Grève du port autonome de Lomé en juin 2026 : les agents réclament justice sociale

Les agents du Port autonome de Lomé s’apprêtent à marquer l’histoire sociale du Togo avec un arrêt de travail de trois jours, programmé du 25 au 27 juin 2026. Cette mobilisation, décidée après des mois de discussions infructueuses, vise à faire entendre leurs revendications salariales et professionnelles, jugées urgentes et légitimes.

Des conditions de travail jugées intolérables

Depuis plusieurs années, les dockers et autres salariés du port expriment leur mécontentement face à des conditions de travail dégradées. Entre des salaires jugés dérisoires, un accès limité aux soins en cas d’accident, et des équipements de sécurité souvent absents, la colère ne cesse de monter. Malgré des réunions régulières avec la direction, aucune solution concrète n’a été apportée, poussant les syndicats à franchir une étape décisive.

Ce port, véritable poumon économique du pays, emploie plus de 3 000 personnes. Leur arrêt de travail ne perturbera pas seulement leurs conditions de vie, mais aussi l’activité économique nationale.

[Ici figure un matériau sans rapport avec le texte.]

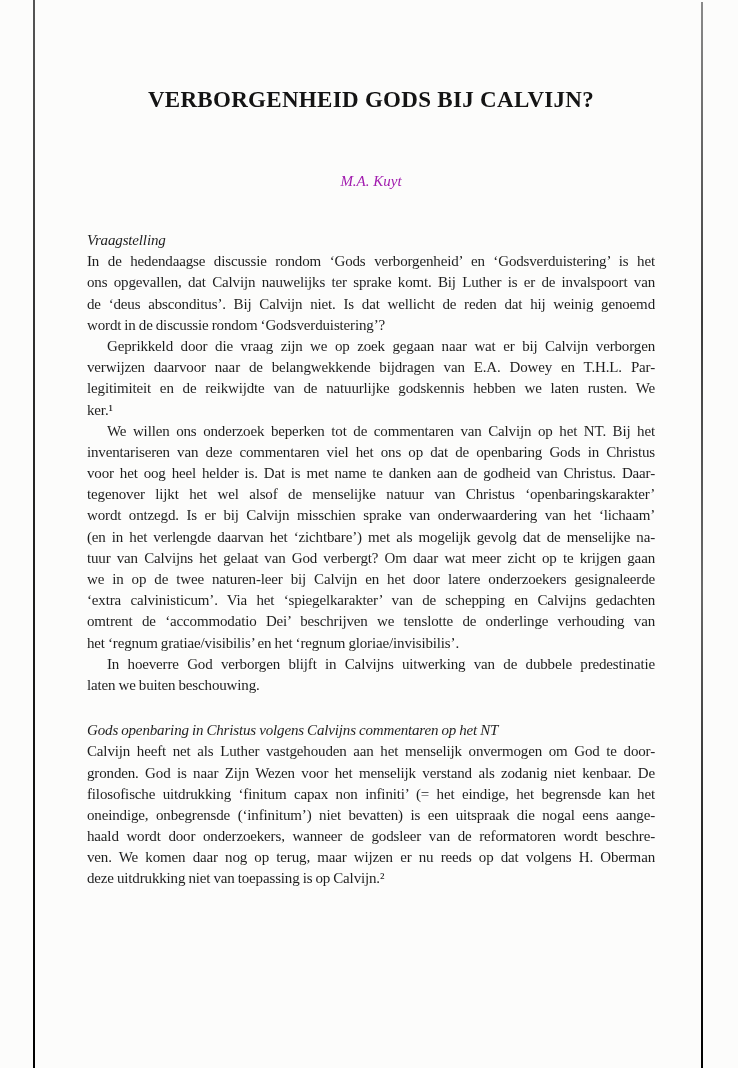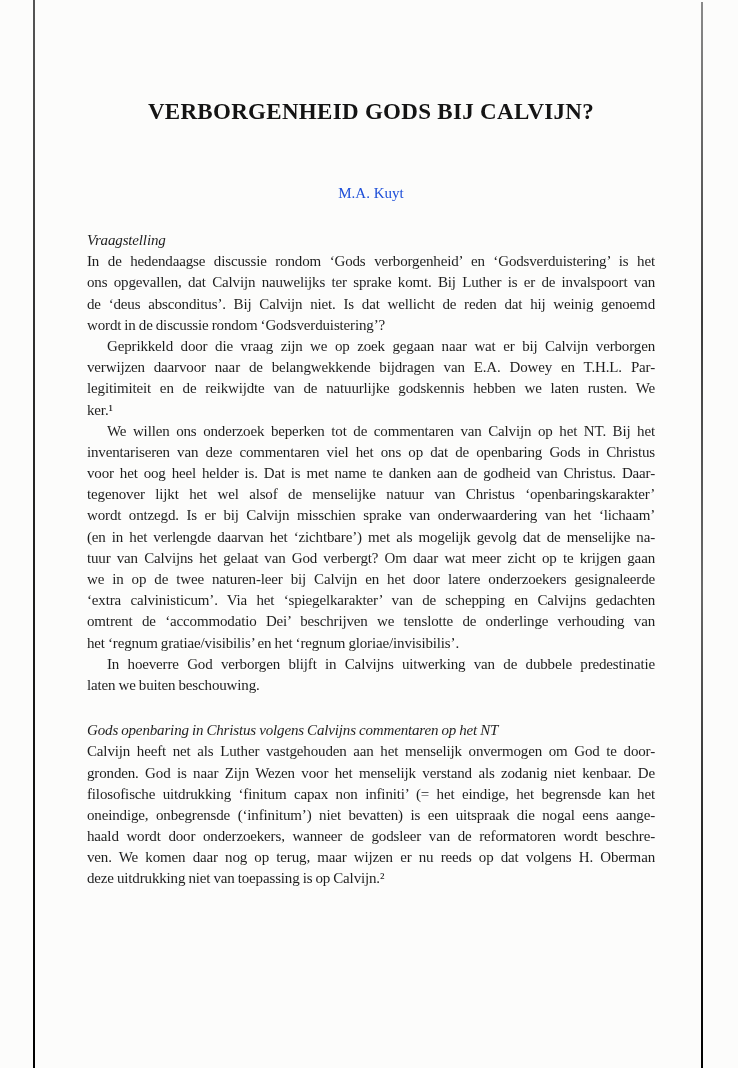--- a/index.html
+++ b/index.html
@@ -30,43 +30,44 @@
   }
   .edge-line.right {
     left: 701px;
     top: 2px;
     height: 1066px;
     background: linear-gradient(180deg, #8a8a8a 0%, #3c3c3c 30%, #6a6a6a 55%, #222 80%, #000 100%);
   }
   .content {
     position: absolute;
     left: 87px;
-    top: 12px;
+    top: 0;
     width: 568px;
     padding-top: 88px;
   }
   h1.title {
     margin: 0;
     font-size: 23px;
     line-height: 23px;
     font-weight: bold;
     text-align: center;
     letter-spacing: 0.3px;
     color: #141414;
     white-space: nowrap;
   }
   .author {
     margin-top: 60px;
     text-align: center;
+    font-style: italic;
     font-size: 15px;
     line-height: 21px;
-    color: #1d4ed8;
+    color: #a21caf;
   }
   .body-text {
-    margin-top: 26px;
+    margin-top: 38px;
     font-size: 15px;
     line-height: 21.2px;
     letter-spacing: -0.15px;
     word-spacing: -0.5px;
   }
   .section + .section { margin-top: 24px; }
   .section-heading {
     margin: 0;
     font-size: 15px;
     line-height: 21.2px;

Une liste de doléances précise et non négociable

Le syndicat a dressé un catalogue de revendications détaillées, reflétant les frustrations accumulées. Parmi les principales demandes figurent l’instauration d’un statut commun pour l’ensemble du personnel, le respect strict des temps de pause et des congés, ainsi que la régularisation des pointeurs assimilés aux dockers.

Les agents réclament également le paiement intégral des heures supplémentaires, l’affiliation systématique des dockers occasionnels à la Caisse nationale de sécurité sociale, et l’octroi de primes spécifiques liées à la nature salissante ou physique du travail. Ils exigent enfin une transparence totale sur les classifications professionnelles et les avantages associés, avec une mention claire sur les bulletins de paie.

Une grève encadrée mais déterminée

Les organisateurs du mouvement ont appelé à un arrêt total des activités pendant trois jours. Chaque agent reste libre de décider de sa participation, conformément au droit de grève. Cette mobilisation survient dans un contexte déjà fragile pour le port, confronté à des défis financiers majeurs. Pour la direction, l’enjeu est double : trouver une issue rapide à ce conflit et préserver la stabilité d’un secteur clé pour l’économie.